Jesús A. Salmerón Giménez
Autorretrato (1824), último
realizado por Goya
”Sorprenderse y
extrañarse, es comenzar a comprender”.
Ortega
y Gasset
De todos los Goyas
posibles (y geniales, a la manera española: descarnado y con la semilla del
esperpento en sus pinceles), me quedo con el último, con el de Burdeos. Goya, el artista español por
excelencia, y uno de los más grandes creadores universales, compone, en esta
hermosa ciudad, llena de luz y de parques, la pintura que yo prefiero de toda
su genial obra: La lechera de burdeos.
Con 78 años Goya emprende
en Francia una nueva vida, y lo hace con renovado brío, como si disfrutara de
una segunda juventud (“Llegó en efecto Goya, sordo, viejo, torpe y débil, y sin saber
una palabra de francés, y sin traer criado –que nadie más que él lo necesita, y
tan contento y
tan deseoso de ver mundo”. Moratín).
Es un Goya desafiante y cabezón hasta el final, que se encuentra y transforma
en la bellísima ciudad de Burdeos: todo le gusta, las calles anchas y limpias,
el campo próximo, el clima, la comida, los vinos, la tranquilidad de que
disfruta… Atrás el infierno de la patria,
la feroz represión de Fernando
VII, un pueblo áspero y cruel que se revuelve contra sus mejores hombres.

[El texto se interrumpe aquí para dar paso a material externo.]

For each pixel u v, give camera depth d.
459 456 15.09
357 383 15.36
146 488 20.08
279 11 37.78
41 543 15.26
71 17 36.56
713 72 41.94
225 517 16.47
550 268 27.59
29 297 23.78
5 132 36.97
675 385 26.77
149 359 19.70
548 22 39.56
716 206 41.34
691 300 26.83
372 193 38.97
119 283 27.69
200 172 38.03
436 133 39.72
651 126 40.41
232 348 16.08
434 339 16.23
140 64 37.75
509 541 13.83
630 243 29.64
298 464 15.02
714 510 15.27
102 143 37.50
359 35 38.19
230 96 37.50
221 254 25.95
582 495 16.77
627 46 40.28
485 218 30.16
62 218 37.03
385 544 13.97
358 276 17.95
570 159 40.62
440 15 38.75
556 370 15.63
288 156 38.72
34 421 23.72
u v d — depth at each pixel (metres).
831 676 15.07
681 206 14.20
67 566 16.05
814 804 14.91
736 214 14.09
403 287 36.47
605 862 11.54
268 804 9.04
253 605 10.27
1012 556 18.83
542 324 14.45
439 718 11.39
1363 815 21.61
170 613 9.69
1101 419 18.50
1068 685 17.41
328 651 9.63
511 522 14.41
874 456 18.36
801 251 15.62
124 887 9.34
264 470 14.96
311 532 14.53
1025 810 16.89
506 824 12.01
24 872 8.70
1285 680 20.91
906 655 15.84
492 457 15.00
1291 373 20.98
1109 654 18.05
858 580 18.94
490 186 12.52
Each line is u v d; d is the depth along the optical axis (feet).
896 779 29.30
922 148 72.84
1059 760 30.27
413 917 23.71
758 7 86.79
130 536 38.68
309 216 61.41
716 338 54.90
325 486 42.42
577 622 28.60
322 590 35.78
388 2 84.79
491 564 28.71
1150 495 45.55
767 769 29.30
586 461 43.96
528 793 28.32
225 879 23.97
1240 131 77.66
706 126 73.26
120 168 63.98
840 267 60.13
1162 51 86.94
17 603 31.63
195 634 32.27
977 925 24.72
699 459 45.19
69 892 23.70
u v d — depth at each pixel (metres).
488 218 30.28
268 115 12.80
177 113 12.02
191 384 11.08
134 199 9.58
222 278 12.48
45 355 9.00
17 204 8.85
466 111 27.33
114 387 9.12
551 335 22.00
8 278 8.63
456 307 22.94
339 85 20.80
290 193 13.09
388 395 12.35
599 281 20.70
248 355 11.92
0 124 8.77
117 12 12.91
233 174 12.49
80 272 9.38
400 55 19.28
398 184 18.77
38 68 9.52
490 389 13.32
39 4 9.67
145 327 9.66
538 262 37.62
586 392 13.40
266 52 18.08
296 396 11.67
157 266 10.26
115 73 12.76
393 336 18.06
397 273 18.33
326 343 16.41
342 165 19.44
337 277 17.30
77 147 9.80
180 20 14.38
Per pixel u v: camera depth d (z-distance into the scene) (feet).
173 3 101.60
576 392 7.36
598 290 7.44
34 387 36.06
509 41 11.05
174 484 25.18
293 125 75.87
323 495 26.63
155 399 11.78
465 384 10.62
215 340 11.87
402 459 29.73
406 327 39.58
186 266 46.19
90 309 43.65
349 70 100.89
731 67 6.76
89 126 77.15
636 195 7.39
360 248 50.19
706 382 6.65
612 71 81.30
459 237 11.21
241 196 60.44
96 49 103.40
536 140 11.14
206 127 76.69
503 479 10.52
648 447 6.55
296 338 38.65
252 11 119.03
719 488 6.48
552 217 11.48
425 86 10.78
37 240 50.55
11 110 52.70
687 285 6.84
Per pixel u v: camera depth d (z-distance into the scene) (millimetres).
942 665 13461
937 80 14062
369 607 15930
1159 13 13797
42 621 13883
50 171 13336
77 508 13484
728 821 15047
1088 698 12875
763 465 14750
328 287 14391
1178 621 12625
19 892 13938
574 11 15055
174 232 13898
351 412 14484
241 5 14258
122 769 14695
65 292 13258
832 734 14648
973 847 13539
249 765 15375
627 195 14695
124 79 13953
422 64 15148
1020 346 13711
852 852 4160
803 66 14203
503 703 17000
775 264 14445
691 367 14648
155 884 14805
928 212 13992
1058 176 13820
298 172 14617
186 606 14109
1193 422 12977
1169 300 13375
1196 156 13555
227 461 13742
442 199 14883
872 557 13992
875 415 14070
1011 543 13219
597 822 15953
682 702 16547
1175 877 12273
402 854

Atrás también las pinturas negras,
realizadas "a golpes, utilizando cuchillos y
dedos, como si matara”. En Burdeos descubre la pincelada suelta, libre y
luminosa, con la que anticipándose al impresionismo e inaugurando el
romanticismo pinta su última obra maestra: La
lechera de Burdeos, un lienzo vibrante en el que genial pintor aragonés se
expresa con total libertad y optimismo: "La serena
delicadeza que envuelve a la joven, y el recuperado
entusiasmo por el color, por la luz y la belleza, parecen revelar una
reconciliación con la vida, una nueva juventud de Goya en la bella ciudad de
Burdeos".
Y en esta ciudad, tras
componer su canto de cisne, había de ver la última luz del mundo ("...me falta todo menos mi fuerza de voluntad y esa la tengo
en exceso"), pero no en su negro fulgor ("Negro hondo de sombra, de negra sangre coagulada"),
sino en el "blanco de sol y lozanía":
En su postrero viaje, es el Goya de los colores, la luz y la alegría, "Y la poesía de la pintura clara" (otra vez Alberti), el Goya luminoso que se
sacude el polvo de los páramos desolados de su patria, y huella, ¡por fin!, los
resplandecientes jardines de Francia.
Ese es el Goya que prefiero, el del maravilloso lienzo de la humilde lechera,
que imagino subida a lomos de una mula y transportando un cántaro rebosante de
leche, y que atesora los rasgos esenciales de su genio, pero cargados de
alegría, como otro (machadiano) milagro de la primavera.